* _Exercise goal_
Render the lines of the listing from its start through the line that contains "filmic rgb: black relative exposure -2.85" as a JSON list of strings, with one string for each line and blank lines omitted.

─── Recorded data ───

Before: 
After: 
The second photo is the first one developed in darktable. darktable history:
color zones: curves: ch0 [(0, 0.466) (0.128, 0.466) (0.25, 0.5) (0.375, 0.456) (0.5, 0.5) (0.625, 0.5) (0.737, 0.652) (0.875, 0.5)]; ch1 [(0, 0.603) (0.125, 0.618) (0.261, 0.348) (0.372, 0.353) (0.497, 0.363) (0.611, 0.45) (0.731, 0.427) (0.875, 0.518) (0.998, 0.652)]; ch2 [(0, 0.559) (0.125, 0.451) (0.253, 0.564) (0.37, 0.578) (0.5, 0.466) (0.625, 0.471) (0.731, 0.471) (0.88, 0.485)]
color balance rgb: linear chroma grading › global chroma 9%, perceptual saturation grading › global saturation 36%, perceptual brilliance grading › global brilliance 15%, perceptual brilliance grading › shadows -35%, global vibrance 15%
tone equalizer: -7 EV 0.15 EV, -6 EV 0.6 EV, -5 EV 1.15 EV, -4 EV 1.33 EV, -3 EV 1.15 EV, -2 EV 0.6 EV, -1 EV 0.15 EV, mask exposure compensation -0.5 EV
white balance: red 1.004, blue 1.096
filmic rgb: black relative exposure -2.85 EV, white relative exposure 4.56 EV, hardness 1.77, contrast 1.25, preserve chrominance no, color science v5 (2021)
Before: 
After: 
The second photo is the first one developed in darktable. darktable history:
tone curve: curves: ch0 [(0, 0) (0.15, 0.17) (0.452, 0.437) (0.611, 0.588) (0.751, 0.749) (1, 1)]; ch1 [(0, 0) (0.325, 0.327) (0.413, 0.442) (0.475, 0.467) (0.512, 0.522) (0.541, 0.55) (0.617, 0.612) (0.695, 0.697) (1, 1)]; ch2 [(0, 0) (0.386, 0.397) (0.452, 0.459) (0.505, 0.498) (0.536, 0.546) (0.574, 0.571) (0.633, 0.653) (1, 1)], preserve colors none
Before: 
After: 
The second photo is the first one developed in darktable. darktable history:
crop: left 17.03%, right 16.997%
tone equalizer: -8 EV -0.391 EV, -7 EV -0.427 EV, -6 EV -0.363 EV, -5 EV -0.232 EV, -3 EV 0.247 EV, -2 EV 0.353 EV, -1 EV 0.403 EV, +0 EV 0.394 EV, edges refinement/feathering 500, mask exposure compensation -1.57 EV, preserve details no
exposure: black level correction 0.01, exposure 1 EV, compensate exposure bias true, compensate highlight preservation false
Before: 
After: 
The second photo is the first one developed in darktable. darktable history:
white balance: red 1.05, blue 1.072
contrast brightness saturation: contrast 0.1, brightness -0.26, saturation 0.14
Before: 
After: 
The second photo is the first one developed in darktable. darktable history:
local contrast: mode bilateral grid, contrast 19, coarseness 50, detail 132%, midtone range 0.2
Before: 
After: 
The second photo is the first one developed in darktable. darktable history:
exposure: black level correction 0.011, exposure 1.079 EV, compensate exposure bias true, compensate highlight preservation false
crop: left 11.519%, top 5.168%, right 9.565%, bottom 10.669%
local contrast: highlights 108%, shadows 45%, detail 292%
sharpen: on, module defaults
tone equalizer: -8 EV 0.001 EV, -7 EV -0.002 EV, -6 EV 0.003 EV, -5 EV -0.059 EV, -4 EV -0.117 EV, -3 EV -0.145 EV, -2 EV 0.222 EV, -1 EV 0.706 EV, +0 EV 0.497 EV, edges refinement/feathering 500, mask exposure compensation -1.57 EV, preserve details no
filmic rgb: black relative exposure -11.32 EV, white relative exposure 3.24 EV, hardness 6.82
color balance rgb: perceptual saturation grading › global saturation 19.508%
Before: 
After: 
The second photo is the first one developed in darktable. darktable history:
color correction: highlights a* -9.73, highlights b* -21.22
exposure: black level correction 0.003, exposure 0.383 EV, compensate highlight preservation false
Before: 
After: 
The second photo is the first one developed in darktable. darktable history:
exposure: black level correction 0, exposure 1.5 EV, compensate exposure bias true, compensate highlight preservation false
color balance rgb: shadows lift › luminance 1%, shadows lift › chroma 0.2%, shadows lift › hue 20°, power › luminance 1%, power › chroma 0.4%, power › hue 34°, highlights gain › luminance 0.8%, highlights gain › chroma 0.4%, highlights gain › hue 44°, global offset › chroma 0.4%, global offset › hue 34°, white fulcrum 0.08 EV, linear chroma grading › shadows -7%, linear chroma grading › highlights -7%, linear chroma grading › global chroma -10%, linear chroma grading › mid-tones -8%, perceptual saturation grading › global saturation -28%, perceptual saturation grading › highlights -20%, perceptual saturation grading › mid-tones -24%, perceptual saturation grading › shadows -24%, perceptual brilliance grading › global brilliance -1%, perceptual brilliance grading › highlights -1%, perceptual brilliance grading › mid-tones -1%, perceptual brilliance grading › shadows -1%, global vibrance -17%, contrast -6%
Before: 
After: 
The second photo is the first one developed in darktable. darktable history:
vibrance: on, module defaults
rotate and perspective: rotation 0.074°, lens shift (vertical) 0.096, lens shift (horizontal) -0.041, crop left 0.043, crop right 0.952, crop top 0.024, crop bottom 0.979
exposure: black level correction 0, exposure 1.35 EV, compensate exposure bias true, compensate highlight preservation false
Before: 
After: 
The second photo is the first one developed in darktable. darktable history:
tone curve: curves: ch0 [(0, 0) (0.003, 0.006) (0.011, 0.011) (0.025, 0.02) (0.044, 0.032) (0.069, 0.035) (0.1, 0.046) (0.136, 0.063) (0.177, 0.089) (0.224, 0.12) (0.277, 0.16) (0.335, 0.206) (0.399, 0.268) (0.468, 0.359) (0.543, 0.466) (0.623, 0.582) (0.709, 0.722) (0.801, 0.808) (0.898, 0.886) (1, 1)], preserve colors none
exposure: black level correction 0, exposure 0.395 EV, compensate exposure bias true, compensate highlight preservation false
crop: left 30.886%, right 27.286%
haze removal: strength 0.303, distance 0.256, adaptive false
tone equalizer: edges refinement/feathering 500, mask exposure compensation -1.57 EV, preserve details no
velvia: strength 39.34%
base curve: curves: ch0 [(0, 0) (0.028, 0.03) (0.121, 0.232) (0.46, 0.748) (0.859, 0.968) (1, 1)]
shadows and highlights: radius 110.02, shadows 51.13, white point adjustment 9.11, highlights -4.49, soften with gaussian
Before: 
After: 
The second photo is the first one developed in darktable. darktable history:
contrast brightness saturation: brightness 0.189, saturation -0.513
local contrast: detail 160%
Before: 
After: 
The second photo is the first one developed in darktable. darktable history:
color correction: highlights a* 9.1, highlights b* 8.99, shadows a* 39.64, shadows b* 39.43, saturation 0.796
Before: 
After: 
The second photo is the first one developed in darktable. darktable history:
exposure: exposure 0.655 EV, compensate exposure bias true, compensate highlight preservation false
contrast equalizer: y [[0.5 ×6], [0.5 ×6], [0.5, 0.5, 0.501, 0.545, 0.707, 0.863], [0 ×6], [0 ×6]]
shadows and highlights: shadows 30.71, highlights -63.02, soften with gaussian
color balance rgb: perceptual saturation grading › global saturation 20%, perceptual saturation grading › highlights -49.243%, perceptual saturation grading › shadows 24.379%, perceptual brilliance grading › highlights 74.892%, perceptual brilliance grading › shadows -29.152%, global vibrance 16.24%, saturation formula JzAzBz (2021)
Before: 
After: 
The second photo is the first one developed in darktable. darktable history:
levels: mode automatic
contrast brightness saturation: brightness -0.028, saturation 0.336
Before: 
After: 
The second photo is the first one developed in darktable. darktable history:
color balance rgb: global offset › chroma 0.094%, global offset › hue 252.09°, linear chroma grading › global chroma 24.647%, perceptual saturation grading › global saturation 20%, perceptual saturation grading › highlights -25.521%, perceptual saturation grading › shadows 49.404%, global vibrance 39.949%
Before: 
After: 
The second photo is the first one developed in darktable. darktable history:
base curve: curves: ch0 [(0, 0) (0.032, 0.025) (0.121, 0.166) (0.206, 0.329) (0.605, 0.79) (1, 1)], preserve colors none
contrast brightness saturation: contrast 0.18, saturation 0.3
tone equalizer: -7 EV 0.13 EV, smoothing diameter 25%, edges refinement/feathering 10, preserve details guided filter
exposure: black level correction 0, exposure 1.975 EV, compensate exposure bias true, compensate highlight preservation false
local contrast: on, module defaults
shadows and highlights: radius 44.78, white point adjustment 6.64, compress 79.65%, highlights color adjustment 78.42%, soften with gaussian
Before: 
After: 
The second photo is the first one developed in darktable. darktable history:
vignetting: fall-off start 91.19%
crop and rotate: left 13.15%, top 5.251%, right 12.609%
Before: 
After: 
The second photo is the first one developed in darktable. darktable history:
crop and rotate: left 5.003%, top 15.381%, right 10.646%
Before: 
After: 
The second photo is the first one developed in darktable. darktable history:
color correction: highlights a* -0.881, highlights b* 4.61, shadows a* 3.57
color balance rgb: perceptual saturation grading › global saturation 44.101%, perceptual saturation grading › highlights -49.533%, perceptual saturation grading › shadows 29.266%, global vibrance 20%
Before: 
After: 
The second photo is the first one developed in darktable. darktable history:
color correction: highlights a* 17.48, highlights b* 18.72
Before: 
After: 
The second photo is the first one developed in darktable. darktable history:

───

* _Solution_
[
  "Before: ",
  "After: ",
  "The second photo is the first one developed in darktable. darktable history:",
  "color zones: curves: ch0 [(0, 0.466) (0.128, 0.466) (0.25, 0.5) (0.375, 0.456) (0.5, 0.5) (0.625, 0.5) (0.737, 0.652) (0.875, 0.5)]; ch1 [(0, 0.603) (0.125, 0.618) (0.261, 0.348) (0.372, 0.353) (0.497, 0.363) (0.611, 0.45) (0.731, 0.427) (0.875, 0.518) (0.998, 0.652)]; ch2 [(0, 0.559) (0.125, 0.451) (0.253, 0.564) (0.37, 0.578) (0.5, 0.466) (0.625, 0.471) (0.731, 0.471) (0.88, 0.485)]",
  "color balance rgb: linear chroma grading › global chroma 9%, perceptual saturation grading › global saturation 36%, perceptual brilliance grading › global brilliance 15%, perceptual brilliance grading › shadows -35%, global vibrance 15%",
  "tone equalizer: -7 EV 0.15 EV, -6 EV 0.6 EV, -5 EV 1.15 EV, -4 EV 1.33 EV, -3 EV 1.15 EV, -2 EV 0.6 EV, -1 EV 0.15 EV, mask exposure compensation -0.5 EV",
  "white balance: red 1.004, blue 1.096",
  "filmic rgb: black relative exposure -2.85 EV, white relative exposure 4.56 EV, hardness 1.77, contrast 1.25, preserve chrominance no, color science v5 (2021)"
]